### Metin bölümü ###
• Sonuç bulunamadı

İnsanların doğası gereği elindekilerle yetinmeyip, bir adım ötesini düşünerek hep daha iyisini istemektedirler. Bu durum onların faydacı olduklarını gösterebilir. Daha iyisine kendisine has özellikleri ile erişemeyen insanlar, bir takım değişikliklere ister istemez giderler. Bu değişiklikler ilk başta düşüncenin değiştirilmesiyle başlar daha sonra ise davranışlara yansıtılarak kendini gösterir.

Bazen çalışan, statüsüne bağlı olarak kendisinin yetenekli veya sorunlarla daha ilgili olduğunu göstermeye çalışıp böylelikle işverenlerinden tam not almayı da hedefleyebilir (Stamper ve Van Dyne, 2001; Yun, Takeuchi, Liu, 2007). Bunun için de bir takım davranışlar sergileyebilir. Örneğin, işyerinde herhangi bir problem çıktığında, çalışan kendini ön plana çıkararak problemin çözümünde rol almaya çalışır. Bu durum ise patron veya yönetici tarafından çalışanın çözüm odakli birisi olduğu kanaatine varmasını sağlar. Benzer bir ifadeyi Bazen de bireyler iş ve sosyal hayatta değerini artırmak için bir takım davranışlar sergileyebilir. Siebert, Kraimer ve Linden (2001) tarafından “ social capital” olarak adlandırılan bu durum, bireylerin iş ve itibar gibi sosyal kaynaklara ulaşımını kolaylaştırmaktadır. Böylelikle, insanlar, iş yaşamında, yükselme sağladığı gibi, hayatını da kolaylaştırmaktadır. Bazen de bireyler sosyal ve iş yaşamındaki saygınlığını artırmanın yanında, bu saygınlığı korumaya yönelik davranışlar da sergilerler. Riordan, James ve Runzi’nin (1989) yaptığı araştırma bu görüşü desteklemektedir. Yapılan araştırmada, çalışanların amirlerine sunduğu raporlarda olumlu sonuçları ön planda tutma ve olumsuz sonuçları ise açıklama davranışı sergilediği ortaya çıkarılmıştır. Dolayısıyla, bireylerin olumsuz yön veya eksiklikleri geri plana çekerek doğabilecek olası olumsuz izlenimleri de saklama eğiliminde olduğu söylenebilir.
### Sağlanan malzeme ###
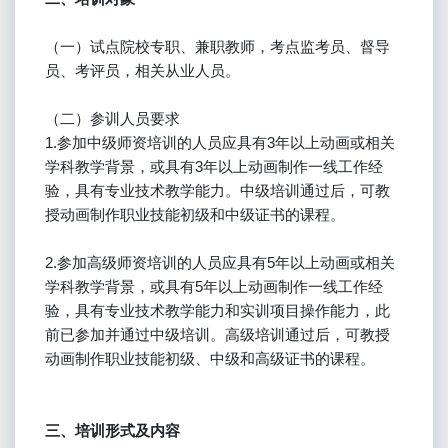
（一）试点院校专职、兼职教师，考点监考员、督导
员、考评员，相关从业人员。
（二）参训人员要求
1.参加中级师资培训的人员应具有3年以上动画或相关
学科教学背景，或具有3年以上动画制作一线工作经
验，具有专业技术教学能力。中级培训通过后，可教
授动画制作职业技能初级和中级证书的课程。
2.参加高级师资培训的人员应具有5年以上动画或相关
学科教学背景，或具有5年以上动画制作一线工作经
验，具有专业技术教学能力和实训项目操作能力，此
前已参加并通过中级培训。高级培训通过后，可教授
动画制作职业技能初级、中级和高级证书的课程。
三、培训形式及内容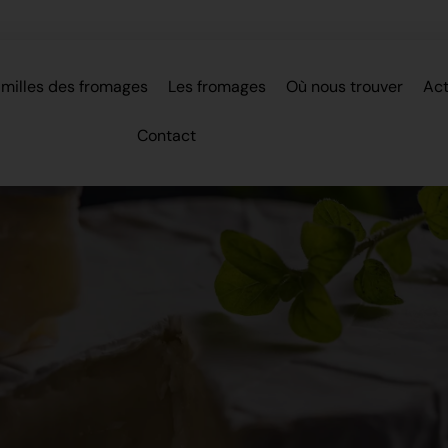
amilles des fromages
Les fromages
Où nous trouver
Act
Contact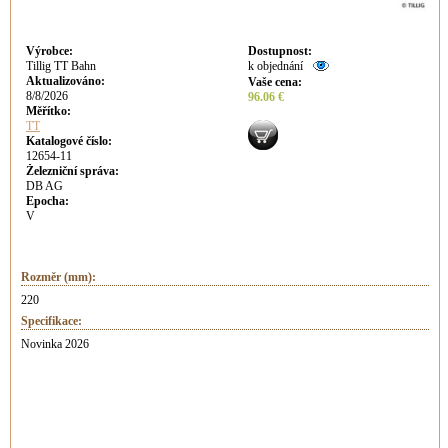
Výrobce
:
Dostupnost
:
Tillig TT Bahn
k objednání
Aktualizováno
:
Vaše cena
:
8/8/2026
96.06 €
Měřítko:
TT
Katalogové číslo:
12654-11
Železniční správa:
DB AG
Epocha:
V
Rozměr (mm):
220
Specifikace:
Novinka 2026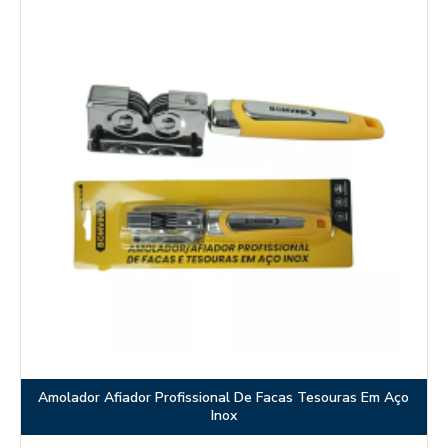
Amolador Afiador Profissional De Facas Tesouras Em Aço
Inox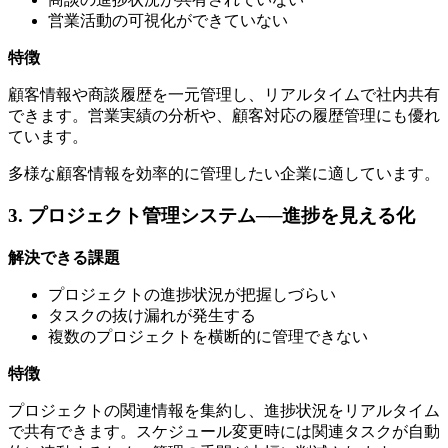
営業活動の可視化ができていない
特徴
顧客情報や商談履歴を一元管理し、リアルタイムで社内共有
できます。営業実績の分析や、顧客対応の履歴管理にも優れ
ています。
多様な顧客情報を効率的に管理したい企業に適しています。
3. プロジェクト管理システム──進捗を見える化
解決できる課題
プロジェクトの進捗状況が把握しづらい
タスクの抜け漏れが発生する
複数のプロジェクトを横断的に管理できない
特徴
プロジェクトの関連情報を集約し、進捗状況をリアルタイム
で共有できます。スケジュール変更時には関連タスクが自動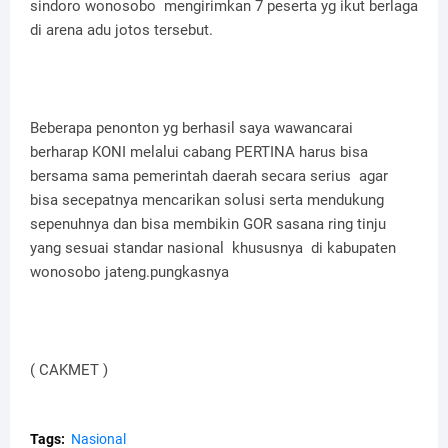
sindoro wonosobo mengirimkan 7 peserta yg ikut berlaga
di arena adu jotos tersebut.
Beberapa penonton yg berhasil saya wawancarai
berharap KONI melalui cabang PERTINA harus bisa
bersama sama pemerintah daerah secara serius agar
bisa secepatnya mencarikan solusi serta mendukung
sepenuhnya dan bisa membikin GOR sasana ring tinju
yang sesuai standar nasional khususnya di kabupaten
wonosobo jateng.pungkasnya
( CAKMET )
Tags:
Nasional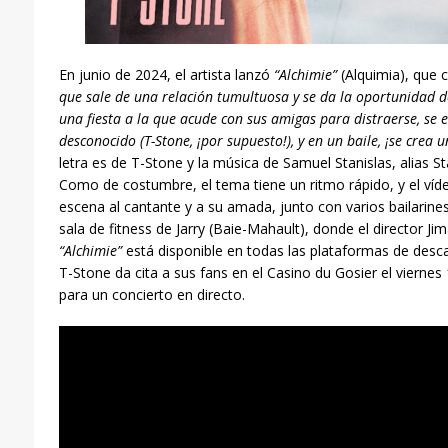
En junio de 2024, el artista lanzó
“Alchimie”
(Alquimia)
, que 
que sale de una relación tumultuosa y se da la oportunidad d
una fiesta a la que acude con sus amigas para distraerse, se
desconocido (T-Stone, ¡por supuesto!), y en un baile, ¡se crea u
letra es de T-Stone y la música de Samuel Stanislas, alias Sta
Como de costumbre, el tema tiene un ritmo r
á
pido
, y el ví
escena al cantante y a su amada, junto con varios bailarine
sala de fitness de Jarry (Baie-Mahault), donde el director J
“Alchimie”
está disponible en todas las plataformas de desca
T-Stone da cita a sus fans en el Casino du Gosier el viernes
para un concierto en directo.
###
### Sağlanan malzeme ###
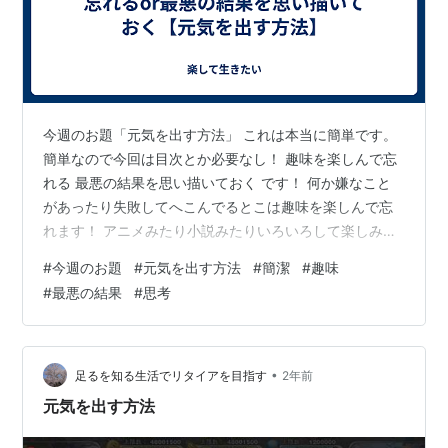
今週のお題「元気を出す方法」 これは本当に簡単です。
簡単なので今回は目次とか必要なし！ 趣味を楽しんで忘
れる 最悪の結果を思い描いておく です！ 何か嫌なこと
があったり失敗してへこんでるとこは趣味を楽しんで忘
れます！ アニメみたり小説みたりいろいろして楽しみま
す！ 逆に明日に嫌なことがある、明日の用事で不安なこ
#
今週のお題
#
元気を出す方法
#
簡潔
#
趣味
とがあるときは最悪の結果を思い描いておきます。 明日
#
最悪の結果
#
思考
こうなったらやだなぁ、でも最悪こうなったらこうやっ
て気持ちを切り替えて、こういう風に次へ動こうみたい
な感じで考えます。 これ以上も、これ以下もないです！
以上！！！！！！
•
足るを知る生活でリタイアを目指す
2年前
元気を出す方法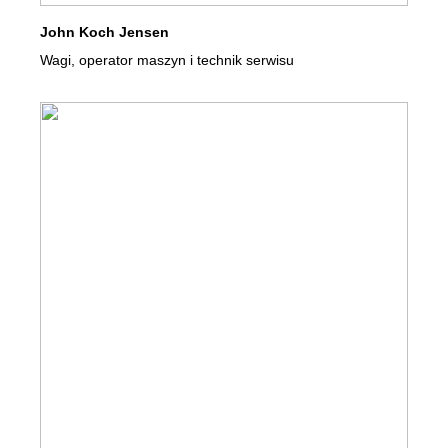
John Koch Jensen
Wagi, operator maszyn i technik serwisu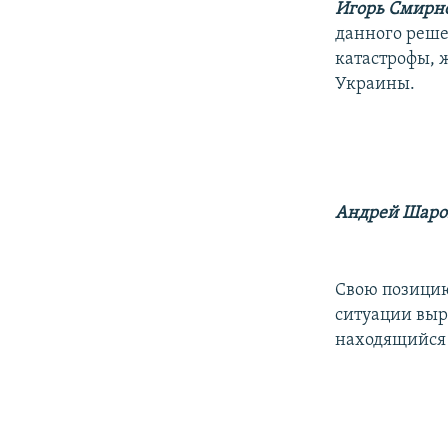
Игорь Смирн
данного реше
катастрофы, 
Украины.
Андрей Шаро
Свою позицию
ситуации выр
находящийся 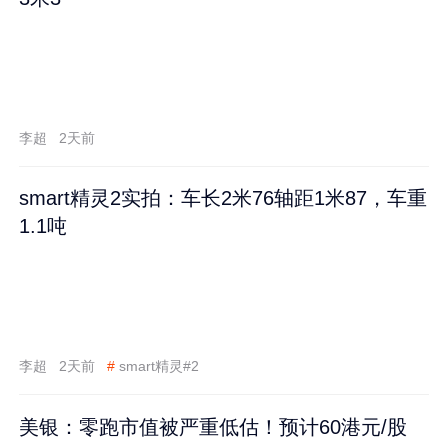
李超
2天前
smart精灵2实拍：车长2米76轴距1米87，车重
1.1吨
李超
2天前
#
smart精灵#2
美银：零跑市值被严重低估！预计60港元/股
###
Çalışanların izlenim yönetimini ele alan metinde atıf yapılan bütün çalışmaları yazar adları ve yıllarıyla birlikte sıralayın.

- Stamper ve Van Dyne, 2001
- Yun, Takeuchi, Liu, 2007
- Siebert, Kraimer ve Linden, 2001
- Riordan, James ve Runzi, 1989